Recorded data:
[Start]
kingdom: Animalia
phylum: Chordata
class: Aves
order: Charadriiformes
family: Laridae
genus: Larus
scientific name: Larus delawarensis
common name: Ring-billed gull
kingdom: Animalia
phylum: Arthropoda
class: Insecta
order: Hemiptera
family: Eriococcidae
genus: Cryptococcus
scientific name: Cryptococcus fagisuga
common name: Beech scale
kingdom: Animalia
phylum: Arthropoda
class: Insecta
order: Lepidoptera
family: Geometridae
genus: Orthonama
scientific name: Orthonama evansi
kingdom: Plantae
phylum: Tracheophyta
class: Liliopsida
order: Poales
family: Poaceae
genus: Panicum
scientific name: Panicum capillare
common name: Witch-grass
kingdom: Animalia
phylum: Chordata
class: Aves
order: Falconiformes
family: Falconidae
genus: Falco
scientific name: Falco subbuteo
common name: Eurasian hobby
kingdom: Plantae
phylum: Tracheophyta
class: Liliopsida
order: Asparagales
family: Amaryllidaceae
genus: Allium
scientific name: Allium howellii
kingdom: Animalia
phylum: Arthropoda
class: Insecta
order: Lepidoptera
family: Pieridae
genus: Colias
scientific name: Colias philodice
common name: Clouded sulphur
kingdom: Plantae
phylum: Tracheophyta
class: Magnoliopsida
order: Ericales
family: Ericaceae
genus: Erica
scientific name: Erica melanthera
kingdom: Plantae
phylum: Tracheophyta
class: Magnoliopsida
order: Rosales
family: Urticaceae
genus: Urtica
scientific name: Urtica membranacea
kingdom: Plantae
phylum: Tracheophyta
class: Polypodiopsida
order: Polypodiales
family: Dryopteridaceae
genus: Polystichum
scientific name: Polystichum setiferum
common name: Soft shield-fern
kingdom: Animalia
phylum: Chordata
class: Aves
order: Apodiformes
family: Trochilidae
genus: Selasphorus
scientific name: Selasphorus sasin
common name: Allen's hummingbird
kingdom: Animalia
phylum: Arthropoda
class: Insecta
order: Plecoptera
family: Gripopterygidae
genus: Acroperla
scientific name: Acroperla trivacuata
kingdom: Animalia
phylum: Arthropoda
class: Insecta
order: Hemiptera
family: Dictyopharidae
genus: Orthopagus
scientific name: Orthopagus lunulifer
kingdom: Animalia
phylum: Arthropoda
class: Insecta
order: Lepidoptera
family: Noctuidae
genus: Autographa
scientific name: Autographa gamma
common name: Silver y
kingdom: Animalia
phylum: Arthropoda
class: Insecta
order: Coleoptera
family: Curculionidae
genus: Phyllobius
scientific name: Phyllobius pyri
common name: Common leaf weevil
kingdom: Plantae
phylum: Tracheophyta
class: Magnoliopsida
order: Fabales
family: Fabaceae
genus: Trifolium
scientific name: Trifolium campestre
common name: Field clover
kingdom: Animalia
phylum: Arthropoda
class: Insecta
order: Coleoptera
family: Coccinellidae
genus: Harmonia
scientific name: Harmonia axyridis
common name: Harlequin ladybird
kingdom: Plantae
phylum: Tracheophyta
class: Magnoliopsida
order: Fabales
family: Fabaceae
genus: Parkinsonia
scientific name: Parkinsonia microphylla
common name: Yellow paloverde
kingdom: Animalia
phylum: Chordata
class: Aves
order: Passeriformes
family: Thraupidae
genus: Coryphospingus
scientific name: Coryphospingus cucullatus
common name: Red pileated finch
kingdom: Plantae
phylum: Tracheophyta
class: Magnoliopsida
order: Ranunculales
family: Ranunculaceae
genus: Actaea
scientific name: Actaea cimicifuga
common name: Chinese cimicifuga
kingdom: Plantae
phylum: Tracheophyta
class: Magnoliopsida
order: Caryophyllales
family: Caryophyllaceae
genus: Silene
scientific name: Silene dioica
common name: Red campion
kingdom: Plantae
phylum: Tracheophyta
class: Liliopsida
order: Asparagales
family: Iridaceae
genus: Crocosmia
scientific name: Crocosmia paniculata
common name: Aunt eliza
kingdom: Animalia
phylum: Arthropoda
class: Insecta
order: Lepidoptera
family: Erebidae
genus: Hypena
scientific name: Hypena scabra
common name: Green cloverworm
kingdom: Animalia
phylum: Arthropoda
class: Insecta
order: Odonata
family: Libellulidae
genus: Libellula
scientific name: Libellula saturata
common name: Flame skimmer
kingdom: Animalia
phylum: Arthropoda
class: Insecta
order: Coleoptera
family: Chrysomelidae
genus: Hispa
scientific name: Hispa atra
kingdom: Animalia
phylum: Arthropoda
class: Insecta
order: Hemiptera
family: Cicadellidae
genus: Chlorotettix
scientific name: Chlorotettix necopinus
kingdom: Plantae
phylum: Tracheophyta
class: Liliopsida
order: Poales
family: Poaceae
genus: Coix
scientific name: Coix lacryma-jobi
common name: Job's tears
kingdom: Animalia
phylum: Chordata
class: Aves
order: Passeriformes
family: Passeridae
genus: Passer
[End]
[Your instructions]
Copy every line above word for word, with no changes.

[Answer]
kingdom: Animalia
phylum: Chordata
class: Aves
order: Charadriiformes
family: Laridae
genus: Larus
scientific name: Larus delawarensis
common name: Ring-billed gull
kingdom: Animalia
phylum: Arthropoda
class: Insecta
order: Hemiptera
family: Eriococcidae
genus: Cryptococcus
scientific name: Cryptococcus fagisuga
common name: Beech scale
kingdom: Animalia
phylum: Arthropoda
class: Insecta
order: Lepidoptera
family: Geometridae
genus: Orthonama
scientific name: Orthonama evansi
kingdom: Plantae
phylum: Tracheophyta
class: Liliopsida
order: Poales
family: Poaceae
genus: Panicum
scientific name: Panicum capillare
common name: Witch-grass
kingdom: Animalia
phylum: Chordata
class: Aves
order: Falconiformes
family: Falconidae
genus: Falco
scientific name: Falco subbuteo
common name: Eurasian hobby
kingdom: Plantae
phylum: Tracheophyta
class: Liliopsida
order: Asparagales
family: Amaryllidaceae
genus: Allium
scientific name: Allium howellii
kingdom: Animalia
phylum: Arthropoda
class: Insecta
order: Lepidoptera
family: Pieridae
genus: Colias
scientific name: Colias philodice
common name: Clouded sulphur
kingdom: Plantae
phylum: Tracheophyta
class: Magnoliopsida
order: Ericales
family: Ericaceae
genus: Erica
scientific name: Erica melanthera
kingdom: Plantae
phylum: Tracheophyta
class: Magnoliopsida
order: Rosales
family: Urticaceae
genus: Urtica
scientific name: Urtica membranacea
kingdom: Plantae
phylum: Tracheophyta
class: Polypodiopsida
order: Polypodiales
family: Dryopteridaceae
genus: Polystichum
scientific name: Polystichum setiferum
common name: Soft shield-fern
kingdom: Animalia
phylum: Chordata
class: Aves
order: Apodiformes
family: Trochilidae
genus: Selasphorus
scientific name: Selasphorus sasin
common name: Allen's hummingbird
kingdom: Animalia
phylum: Arthropoda
class: Insecta
order: Plecoptera
family: Gripopterygidae
genus: Acroperla
scientific name: Acroperla trivacuata
kingdom: Animalia
phylum: Arthropoda
class: Insecta
order: Hemiptera
family: Dictyopharidae
genus: Orthopagus
scientific name: Orthopagus lunulifer
kingdom: Animalia
phylum: Arthropoda
class: Insecta
order: Lepidoptera
family: Noctuidae
genus: Autographa
scientific name: Autographa gamma
common name: Silver y
kingdom: Animalia
phylum: Arthropoda
class: Insecta
order: Coleoptera
family: Curculionidae
genus: Phyllobius
scientific name: Phyllobius pyri
common name: Common leaf weevil
kingdom: Plantae
phylum: Tracheophyta
class: Magnoliopsida
order: Fabales
family: Fabaceae
genus: Trifolium
scientific name: Trifolium campestre
common name: Field clover
kingdom: Animalia
phylum: Arthropoda
class: Insecta
order: Coleoptera
family: Coccinellidae
genus: Harmonia
scientific name: Harmonia axyridis
common name: Harlequin ladybird
kingdom: Plantae
phylum: Tracheophyta
class: Magnoliopsida
order: Fabales
family: Fabaceae
genus: Parkinsonia
scientific name: Parkinsonia microphylla
common name: Yellow paloverde
kingdom: Animalia
phylum: Chordata
class: Aves
order: Passeriformes
family: Thraupidae
genus: Coryphospingus
scientific name: Coryphospingus cucullatus
common name: Red pileated finch
kingdom: Plantae
phylum: Tracheophyta
class: Magnoliopsida
order: Ranunculales
family: Ranunculaceae
genus: Actaea
scientific name: Actaea cimicifuga
common name: Chinese cimicifuga
kingdom: Plantae
phylum: Tracheophyta
class: Magnoliopsida
order: Caryophyllales
family: Caryophyllaceae
genus: Silene
scientific name: Silene dioica
common name: Red campion
kingdom: Plantae
phylum: Tracheophyta
class: Liliopsida
order: Asparagales
family: Iridaceae
genus: Crocosmia
scientific name: Crocosmia paniculata
common name: Aunt eliza
kingdom: Animalia
phylum: Arthropoda
class: Insecta
order: Lepidoptera
family: Erebidae
genus: Hypena
scientific name: Hypena scabra
common name: Green cloverworm
kingdom: Animalia
phylum: Arthropoda
class: Insecta
order: Odonata
family: Libellulidae
genus: Libellula
scientific name: Libellula saturata
common name: Flame skimmer
kingdom: Animalia
phylum: Arthropoda
class: Insecta
order: Coleoptera
family: Chrysomelidae
genus: Hispa
scientific name: Hispa atra
kingdom: Animalia
phylum: Arthropoda
class: Insecta
order: Hemiptera
family: Cicadellidae
genus: Chlorotettix
scientific name: Chlorotettix necopinus
kingdom: Plantae
phylum: Tracheophyta
class: Liliopsida
order: Poales
family: Poaceae
genus: Coix
scientific name: Coix lacryma-jobi
common name: Job's tears
kingdom: Animalia
phylum: Chordata
class: Aves
order: Passeriformes
family: Passeridae
genus: Passer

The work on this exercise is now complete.